REQUESTS: Try not to cry when people request Missy Elliott, again. Or "Hey Ya!" or "Milkshake." Or Cher when you are spinning Minor Threat. Or simply "hip-hop." Or any genre of music, in fact. You wouldn't believe how often people request an entirely different genre of music than what the DJ is playing. It's infuriatingly rude. You're telling the DJ that you hate his or her music. If you don't like what I'm playing, wait 10 fucking minutes and I'll be onto a new thing anyway.
If you simply must request a song, it better be within the scope of what I'm playing at that very second AND it better be such an insane song that it'll make me go, "Oh shit, yeah, why didn't I think of that?"
True fact: That's only happened to me once out of hundreds and hundreds of requests. The song was "Sweet Emotion" by Aerosmith, believe it or not.
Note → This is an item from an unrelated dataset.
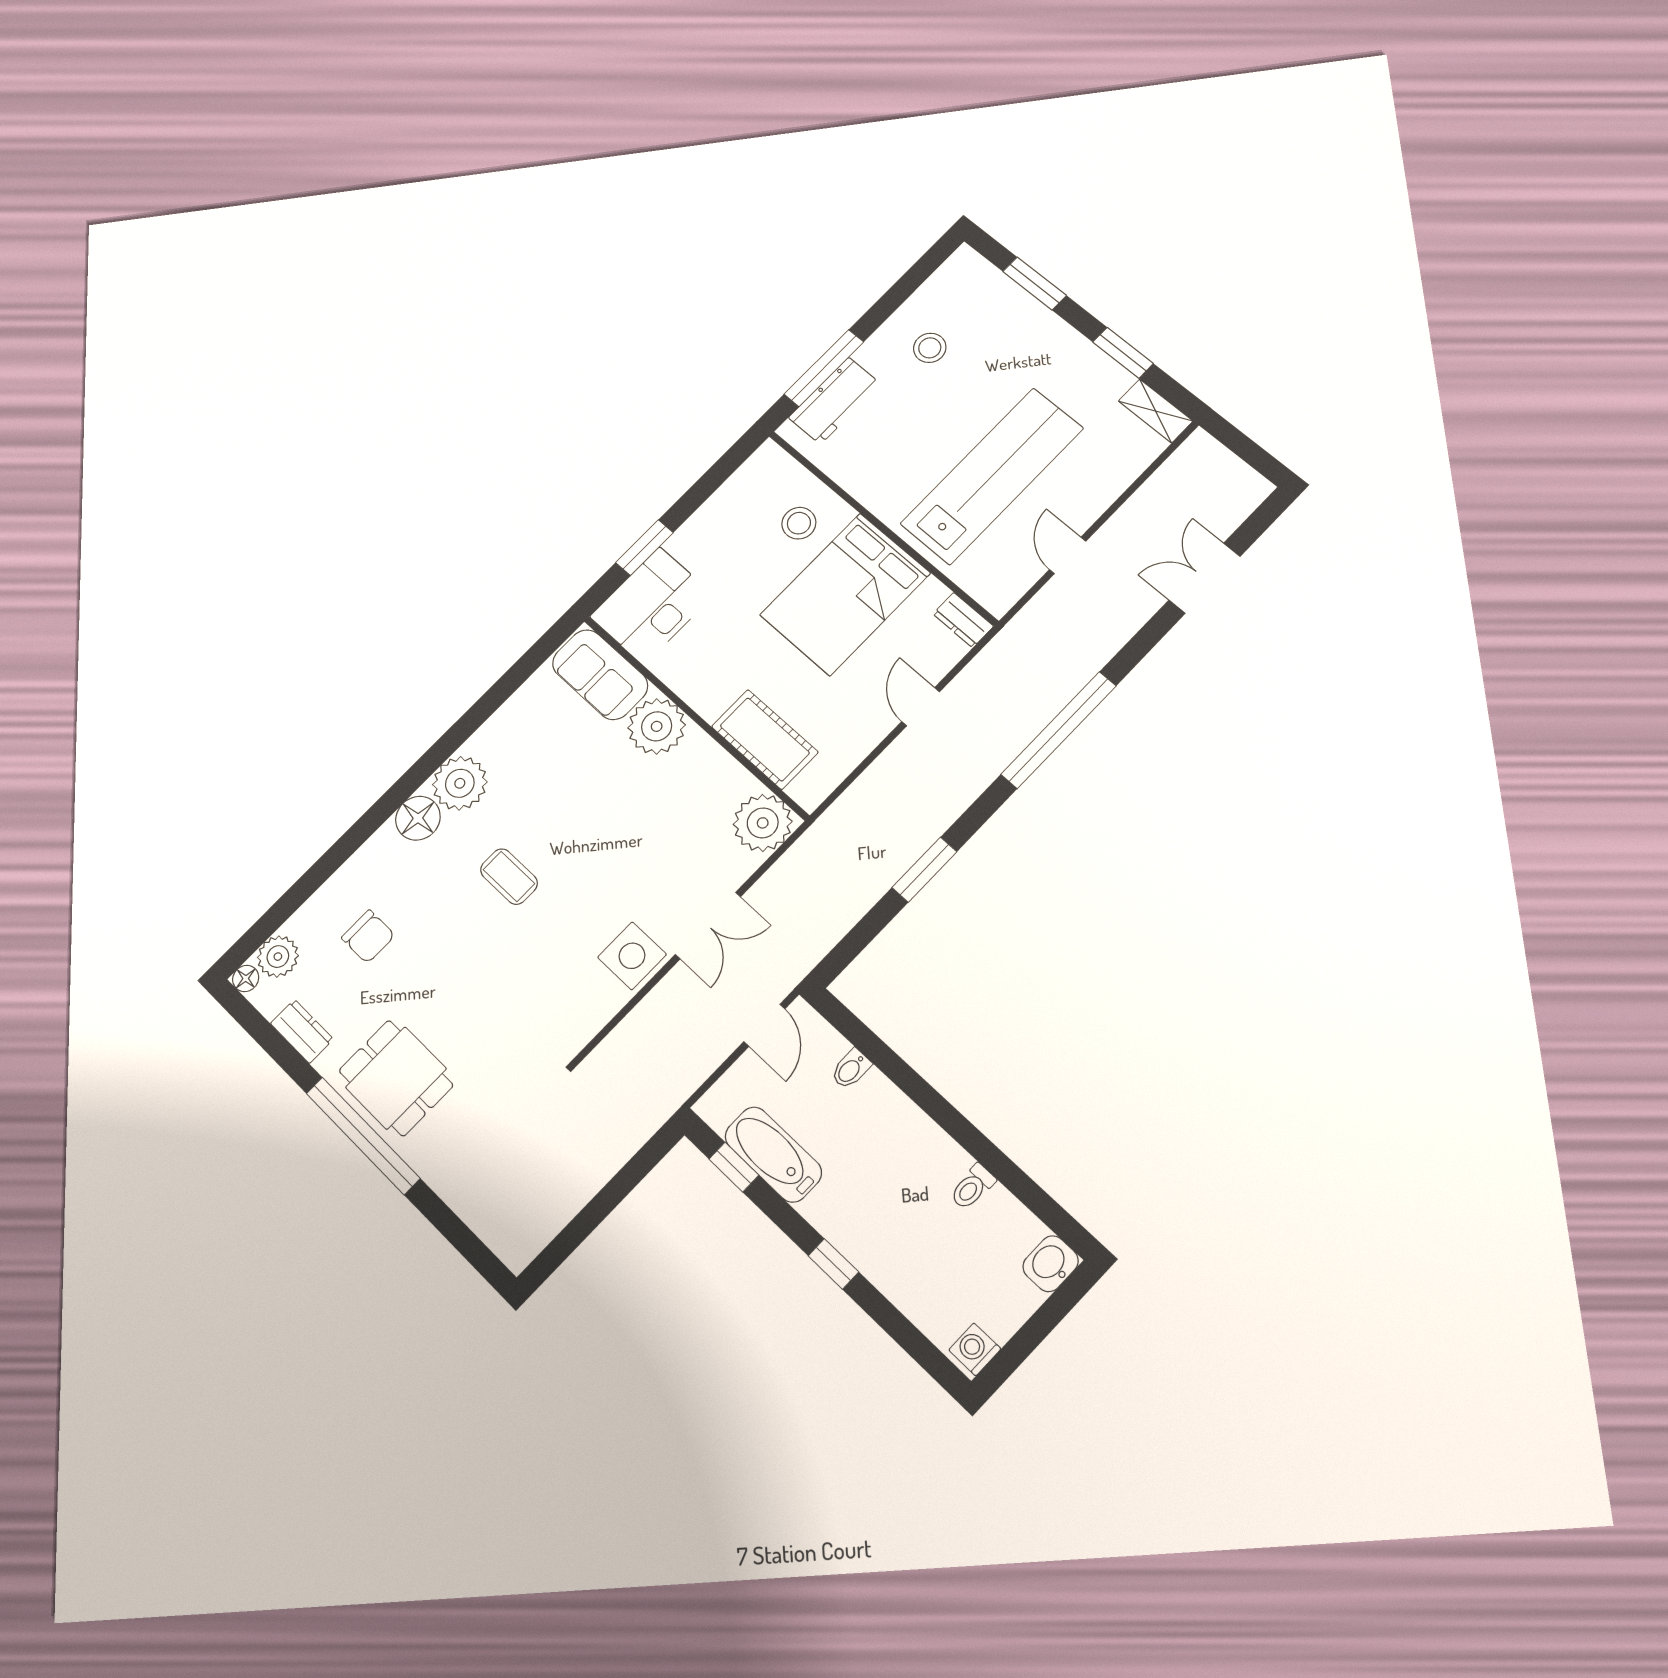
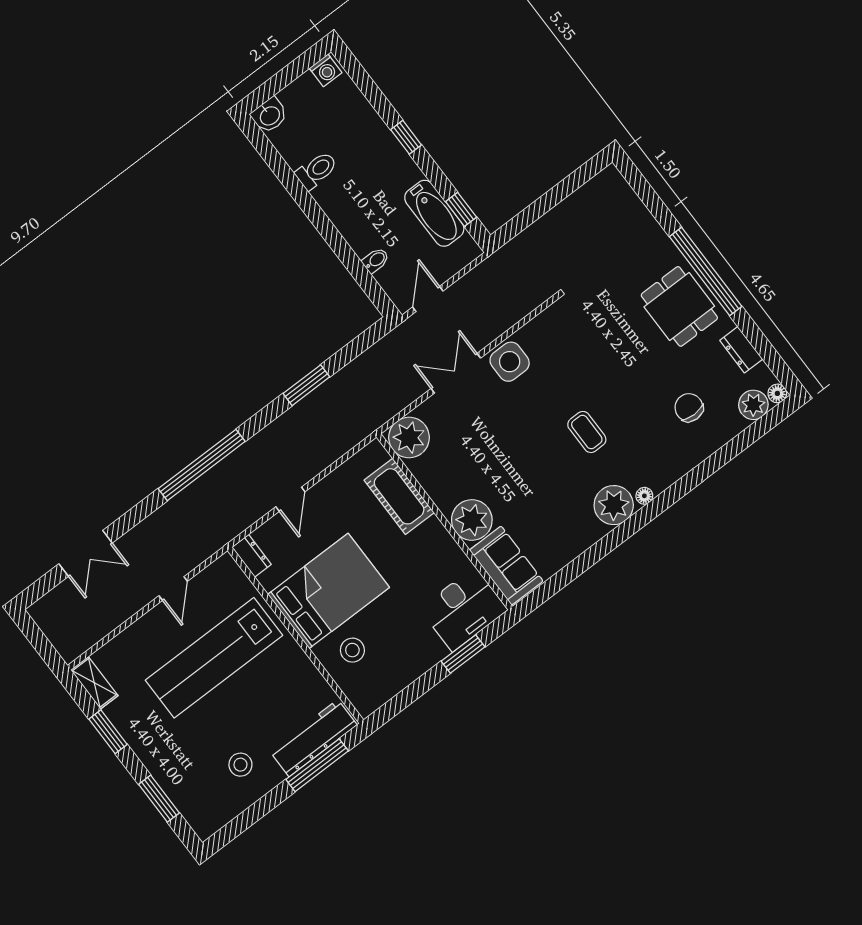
workbench: (835, 401) -> (313, 738), width x1.38
floor lamp: (418, 818) -> (644, 496), width x0.53, depth x0.53
toilet: (972, 1187) -> (316, 170), width x1.37, depth x1.39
SAVING YOUR BEST STUFF: This is tricky. You don't want to blow your load before the night hits maximum party time, so you squirrel away your guaranteed crowd-pleasing monster jams and you wait, thinking, "Now? Now? Do I drop it?" And finally you're like, "It's time, I'm gonna hit it." And boom! It's a fuckin' nuclear-bomb explosion. A roomful of people you would barely be able to look at in the daytime are freaking out like they just won the lottery, all because you pressed a button. That's why you do this shit. That, and the fact that you are a total fucking spaz.